4 – La larve véligère
Entre deux et vingt jours après sa naissance, la larve D évolue pour devenir une larve véligère. Sa coquille prend la forme d’un coquillage, se strie, et la formation de la charnière commence, ce qui permettra à la coquille de s’ouvrir et de se fermer. Son velum est entièrement développé, ce qui lui permet de mieux se nourrir grâce à ses cils.
5 – La larve pédivéligère
La étape suivante, cruciale avant l’installation sur le fond, voit apparaître le pied de l’huître. Une tache noire, appelée larve œillée, se développe sur sa coquille. La larve se métamorphose en recherchant un support stable pour se fixer. Elle nage pour le trouver, puis s’y insiste pour poursuivre sa croissance. Elle peut tenter plusieurs fois si elle ne trouve pas le support adéquat, une période pouvant durer environ trois semaines.
6 – Le naissain
Une fois fixée de façon définitive, l’huître continue à croître sur son support durant environ deux ans et demi, jusqu’à atteindre la taille adulte. À ce stade, ses cils se rétractent, marquant la début de la phase appelée « Naissain ».
7 – La maturité
L’huître devient commercialisable vers l’âge de deux ans et demi, lorsque sa croissance atteint le stade de maturité et de qualité pour la consommation.
Le développement des huîtres
La surface des coquilles d’huîtres présente des stries caractéristiques, visibles à l’œil nu. Ces marques témoignent des cycles de croissance du mollusque, enregistrant les fluctuations environnementales. Plus une coquille comporte de stries, plus l’huître est âgée. Ces marques sont aussi un instrument pour suivre l’évolution de la population d’huîtres, qui représentent un indicateur précieux de la qualité de l’eau. La présence d’huîtres en bonne santé permet ainsi aux scientifiques de surveiller en temps quasi réel la santé de leur milieu marin.
Les huîtres de synthèse
Une variété d’huîtres artificielles, désignées comme huîtres triploïdes, a été développée. Ces mollusques, produits en élevage depuis les années 1990 dans le but de créer des individus stériles, ont une composition chromosomique différente, variant de deux à trois groupes. Leur croissance est accélérée, et ils ne produisent pas de lait lors de la reproduction, ce qui facilite leur consommation à tout moment.

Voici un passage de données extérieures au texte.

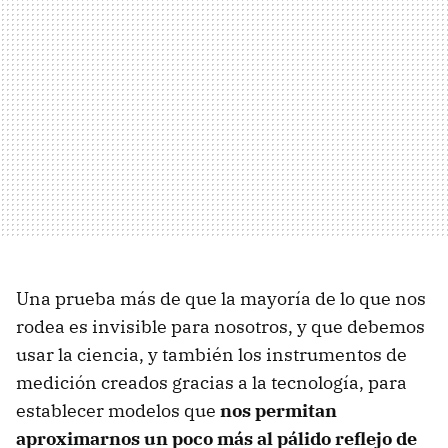
Una prueba más de que la mayoría de lo que nos
rodea es invisible para nosotros, y que debemos
usar la ciencia, y también los instrumentos de
medición creados gracias a la tecnología, para
establecer modelos que
nos permitan
aproximarnos un poco más al pálido reflejo de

Leur introduction dans le marché, validée par la réglementation française vers 2000, a suscité la controverse. Certains observateurs estiment que ces huîtres modifiées ont tendance à envahir les milieux naturels, bouleversant ainsi l’équilibre écologique. Par ailleurs, la question de l’éthique se pose, notamment parce qu’elles ne sont pas considérées comme OGM, mais comme organismes vivants modifiés, ce qui évite l’obligation d’étiquetage.
Les méthodes d’élevage de ces huîtres sont coûteuses et complexes, et leur dépendance aux écloseries limite la capacité des ostréiculteurs à reproduire leurs propres spécimens naturels. En 2014, la moitié de la production française d’huîtres provenait de ces élevages de huîtres triploïdes. Certaines associations d’ostréiculteurs valorisent leur savoir-faire en proposant un label « Ostréiculteur traditionnel », garantissant que leurs huîtres proviennent de la mer, pour préserver la transparence et la tradition.